Aprender não deve ser uma obrigação! Quando damos liberdade a uma criança para ser curiosa, para descobrir e espaço para adquirir conhecimento ao seu ritmo, estamos também a ensinar o quão maravilhoso pode ser aprender.

Enquanto adultos, percebemos que quando fazemos alguma coisa por gosto, e outra por obrigação, temos motivações completamente diferentes. Nas crianças, sem filtro para disfarçar, veem-se os seus olhos radiantes a beberem informação que tanto desejam em paralelo com qualquer matéria imposta. Ora, portanto, ensino doméstico, para mim, é isso!

É cativar a criança a descobrir, a querer saber, a procurar respostas às suas perguntas. E de uma forma natural, evoluir enquanto ser humano capaz de deter tanto conhecimento.

Ser curioso é o princípio básico de um ensino baseado na procura orgânica do saber. Quando eu quero aprender, tenho gosto em assimilar e assim vou caminhando ao ritmo que é ideal para mim.

▶ _DADOS EXTRAÍDOS_
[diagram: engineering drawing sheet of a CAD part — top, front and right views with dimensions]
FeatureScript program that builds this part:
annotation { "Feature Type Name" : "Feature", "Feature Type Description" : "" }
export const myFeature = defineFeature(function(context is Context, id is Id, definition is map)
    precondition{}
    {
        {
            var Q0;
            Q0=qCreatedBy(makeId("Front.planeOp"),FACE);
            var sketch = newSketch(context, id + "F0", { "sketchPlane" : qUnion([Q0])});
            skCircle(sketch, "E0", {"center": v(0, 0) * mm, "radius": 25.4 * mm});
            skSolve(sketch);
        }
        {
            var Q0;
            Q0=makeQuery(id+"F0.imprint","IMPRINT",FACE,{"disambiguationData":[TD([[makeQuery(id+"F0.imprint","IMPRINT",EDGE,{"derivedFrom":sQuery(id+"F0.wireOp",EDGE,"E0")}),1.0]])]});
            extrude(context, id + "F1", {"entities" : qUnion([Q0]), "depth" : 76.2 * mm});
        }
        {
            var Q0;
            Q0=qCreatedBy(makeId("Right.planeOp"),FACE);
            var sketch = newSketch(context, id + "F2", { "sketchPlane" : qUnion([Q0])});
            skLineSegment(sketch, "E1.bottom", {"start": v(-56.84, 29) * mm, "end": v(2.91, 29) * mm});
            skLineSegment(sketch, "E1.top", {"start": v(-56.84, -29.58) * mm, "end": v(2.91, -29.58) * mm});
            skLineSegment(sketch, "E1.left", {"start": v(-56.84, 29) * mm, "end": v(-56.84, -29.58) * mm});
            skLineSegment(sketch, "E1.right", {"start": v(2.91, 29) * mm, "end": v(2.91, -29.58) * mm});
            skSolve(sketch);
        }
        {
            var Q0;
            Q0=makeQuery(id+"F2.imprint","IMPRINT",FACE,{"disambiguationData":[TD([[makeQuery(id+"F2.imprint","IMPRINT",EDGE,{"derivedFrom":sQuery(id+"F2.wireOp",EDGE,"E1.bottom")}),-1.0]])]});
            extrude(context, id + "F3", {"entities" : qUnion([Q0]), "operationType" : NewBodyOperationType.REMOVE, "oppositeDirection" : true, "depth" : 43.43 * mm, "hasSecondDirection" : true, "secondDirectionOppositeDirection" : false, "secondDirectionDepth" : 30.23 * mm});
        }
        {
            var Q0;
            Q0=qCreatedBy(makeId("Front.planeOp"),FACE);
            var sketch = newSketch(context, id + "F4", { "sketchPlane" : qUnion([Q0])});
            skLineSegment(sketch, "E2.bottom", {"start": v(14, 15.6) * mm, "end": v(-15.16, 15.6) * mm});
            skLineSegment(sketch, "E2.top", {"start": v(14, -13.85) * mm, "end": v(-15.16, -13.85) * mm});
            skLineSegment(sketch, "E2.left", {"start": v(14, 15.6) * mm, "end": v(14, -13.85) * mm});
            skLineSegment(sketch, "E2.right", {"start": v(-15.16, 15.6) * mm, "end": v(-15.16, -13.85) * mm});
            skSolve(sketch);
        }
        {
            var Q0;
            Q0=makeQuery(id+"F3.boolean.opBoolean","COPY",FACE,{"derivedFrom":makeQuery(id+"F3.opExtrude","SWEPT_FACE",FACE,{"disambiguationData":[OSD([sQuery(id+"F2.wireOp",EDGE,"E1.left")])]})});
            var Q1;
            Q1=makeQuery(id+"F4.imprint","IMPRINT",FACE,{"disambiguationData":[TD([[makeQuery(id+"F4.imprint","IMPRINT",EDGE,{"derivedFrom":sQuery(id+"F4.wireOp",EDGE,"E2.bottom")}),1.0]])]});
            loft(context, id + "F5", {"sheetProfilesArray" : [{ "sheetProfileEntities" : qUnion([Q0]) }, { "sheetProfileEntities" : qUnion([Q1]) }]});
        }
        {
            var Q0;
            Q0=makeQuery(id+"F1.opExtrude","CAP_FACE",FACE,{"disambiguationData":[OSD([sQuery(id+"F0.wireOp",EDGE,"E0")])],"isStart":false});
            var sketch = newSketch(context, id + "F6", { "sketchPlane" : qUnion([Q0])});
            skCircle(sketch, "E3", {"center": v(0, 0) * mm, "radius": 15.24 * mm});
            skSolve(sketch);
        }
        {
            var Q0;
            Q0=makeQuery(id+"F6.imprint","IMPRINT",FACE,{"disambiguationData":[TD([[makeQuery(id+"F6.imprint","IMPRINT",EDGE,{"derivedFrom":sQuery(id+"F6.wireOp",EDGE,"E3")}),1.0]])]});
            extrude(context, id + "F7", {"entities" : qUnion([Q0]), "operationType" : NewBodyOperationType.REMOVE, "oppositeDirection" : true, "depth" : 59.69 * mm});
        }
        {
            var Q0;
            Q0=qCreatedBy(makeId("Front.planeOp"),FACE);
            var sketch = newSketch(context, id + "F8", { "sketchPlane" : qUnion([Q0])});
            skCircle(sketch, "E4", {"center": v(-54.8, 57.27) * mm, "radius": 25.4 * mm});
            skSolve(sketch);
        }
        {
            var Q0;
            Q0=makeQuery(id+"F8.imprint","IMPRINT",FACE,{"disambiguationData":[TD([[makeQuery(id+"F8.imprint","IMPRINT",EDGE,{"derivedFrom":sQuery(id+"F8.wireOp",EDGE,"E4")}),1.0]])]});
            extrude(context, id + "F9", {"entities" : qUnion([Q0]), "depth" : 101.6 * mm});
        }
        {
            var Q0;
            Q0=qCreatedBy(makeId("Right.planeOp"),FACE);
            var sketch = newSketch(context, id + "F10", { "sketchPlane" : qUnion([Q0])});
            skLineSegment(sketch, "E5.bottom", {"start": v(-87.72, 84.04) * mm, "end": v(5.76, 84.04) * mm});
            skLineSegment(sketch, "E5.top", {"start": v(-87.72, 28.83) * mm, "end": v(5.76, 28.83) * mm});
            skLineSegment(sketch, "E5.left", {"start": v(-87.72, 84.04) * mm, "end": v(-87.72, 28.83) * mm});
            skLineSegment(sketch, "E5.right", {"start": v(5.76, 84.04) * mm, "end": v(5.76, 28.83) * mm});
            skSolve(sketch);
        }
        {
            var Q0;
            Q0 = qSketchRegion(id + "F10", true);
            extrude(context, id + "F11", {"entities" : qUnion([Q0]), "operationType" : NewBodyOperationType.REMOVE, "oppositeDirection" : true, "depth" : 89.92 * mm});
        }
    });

--

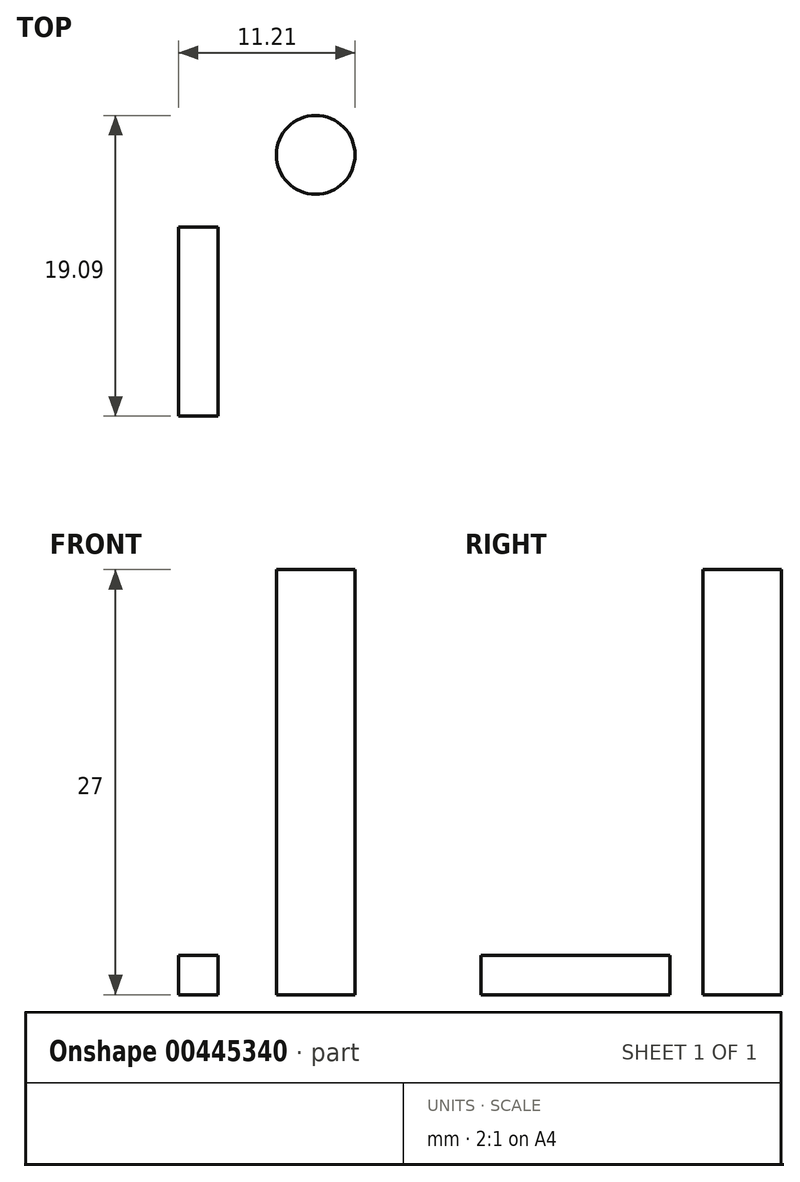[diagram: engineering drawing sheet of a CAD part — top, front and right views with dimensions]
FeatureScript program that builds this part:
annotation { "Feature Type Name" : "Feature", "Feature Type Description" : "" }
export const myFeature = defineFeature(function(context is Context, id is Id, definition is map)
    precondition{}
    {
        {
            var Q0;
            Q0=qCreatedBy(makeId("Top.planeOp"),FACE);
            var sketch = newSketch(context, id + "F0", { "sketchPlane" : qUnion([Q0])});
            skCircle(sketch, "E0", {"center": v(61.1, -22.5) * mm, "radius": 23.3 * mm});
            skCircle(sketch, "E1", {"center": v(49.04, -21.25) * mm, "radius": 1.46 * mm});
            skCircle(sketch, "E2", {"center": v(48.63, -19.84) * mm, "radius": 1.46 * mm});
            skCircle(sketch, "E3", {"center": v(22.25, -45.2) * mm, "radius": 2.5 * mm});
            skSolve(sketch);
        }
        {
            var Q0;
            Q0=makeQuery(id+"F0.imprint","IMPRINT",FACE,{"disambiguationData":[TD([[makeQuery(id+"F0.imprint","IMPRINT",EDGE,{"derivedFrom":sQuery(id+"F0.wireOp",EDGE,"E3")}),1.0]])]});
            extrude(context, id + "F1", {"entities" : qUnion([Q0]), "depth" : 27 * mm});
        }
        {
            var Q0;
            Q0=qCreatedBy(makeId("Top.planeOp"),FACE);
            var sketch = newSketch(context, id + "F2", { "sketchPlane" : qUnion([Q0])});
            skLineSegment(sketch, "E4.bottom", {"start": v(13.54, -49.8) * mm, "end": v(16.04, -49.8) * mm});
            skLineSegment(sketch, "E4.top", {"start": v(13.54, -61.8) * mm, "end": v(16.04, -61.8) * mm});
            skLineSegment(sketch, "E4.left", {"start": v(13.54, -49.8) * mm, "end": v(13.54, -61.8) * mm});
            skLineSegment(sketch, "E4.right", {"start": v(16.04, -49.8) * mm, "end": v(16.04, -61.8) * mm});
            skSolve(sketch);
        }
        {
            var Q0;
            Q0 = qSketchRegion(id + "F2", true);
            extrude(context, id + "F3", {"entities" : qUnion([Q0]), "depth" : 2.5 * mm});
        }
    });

---

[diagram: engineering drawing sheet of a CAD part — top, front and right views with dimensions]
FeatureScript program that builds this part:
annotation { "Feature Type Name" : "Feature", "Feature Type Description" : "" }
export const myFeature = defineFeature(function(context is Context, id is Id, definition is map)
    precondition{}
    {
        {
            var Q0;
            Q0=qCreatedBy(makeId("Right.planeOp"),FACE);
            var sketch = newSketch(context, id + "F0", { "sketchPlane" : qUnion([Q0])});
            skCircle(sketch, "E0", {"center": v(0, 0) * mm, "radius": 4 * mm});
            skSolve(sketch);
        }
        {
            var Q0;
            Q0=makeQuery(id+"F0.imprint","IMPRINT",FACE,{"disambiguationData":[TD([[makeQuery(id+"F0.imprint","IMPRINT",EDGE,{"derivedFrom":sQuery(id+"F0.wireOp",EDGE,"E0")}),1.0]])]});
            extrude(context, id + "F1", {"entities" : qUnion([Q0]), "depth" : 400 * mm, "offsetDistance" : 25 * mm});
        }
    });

▶ _TAREFAS_
a. Responda com base no texto sobre ensino doméstico:
(i) Segundo o texto, o que estamos também a ensinar quando damos liberdade a uma criança para ser curiosa?
(ii) O que se vê nas crianças, "sem filtro para disfarçar"?
(iii) Qual é o princípio básico de um ensino baseado na procura orgânica do saber?
b. Altere o trecho do texto sobre ensino doméstico que vai de "É cativar a" até "ideal para mim.", substituindo "cativar" por "incentivar".

▶ _LISTA DE RESPOSTAS_
a.
(i) O quão maravilhoso pode ser aprender.
(ii) Os seus olhos radiantes a beberem informação que tanto desejam.
(iii) Ser curioso.

b.
É incentivar a criança a descobrir, a querer saber, a procurar respostas às suas perguntas. E de uma forma natural, evoluir enquanto ser humano capaz de deter tanto conhecimento.

Ser curioso é o princípio básico de um ensino baseado na procura orgânica do saber. Quando eu quero aprender, tenho gosto em assimilar e assim vou caminhando ao ritmo que é ideal para mim.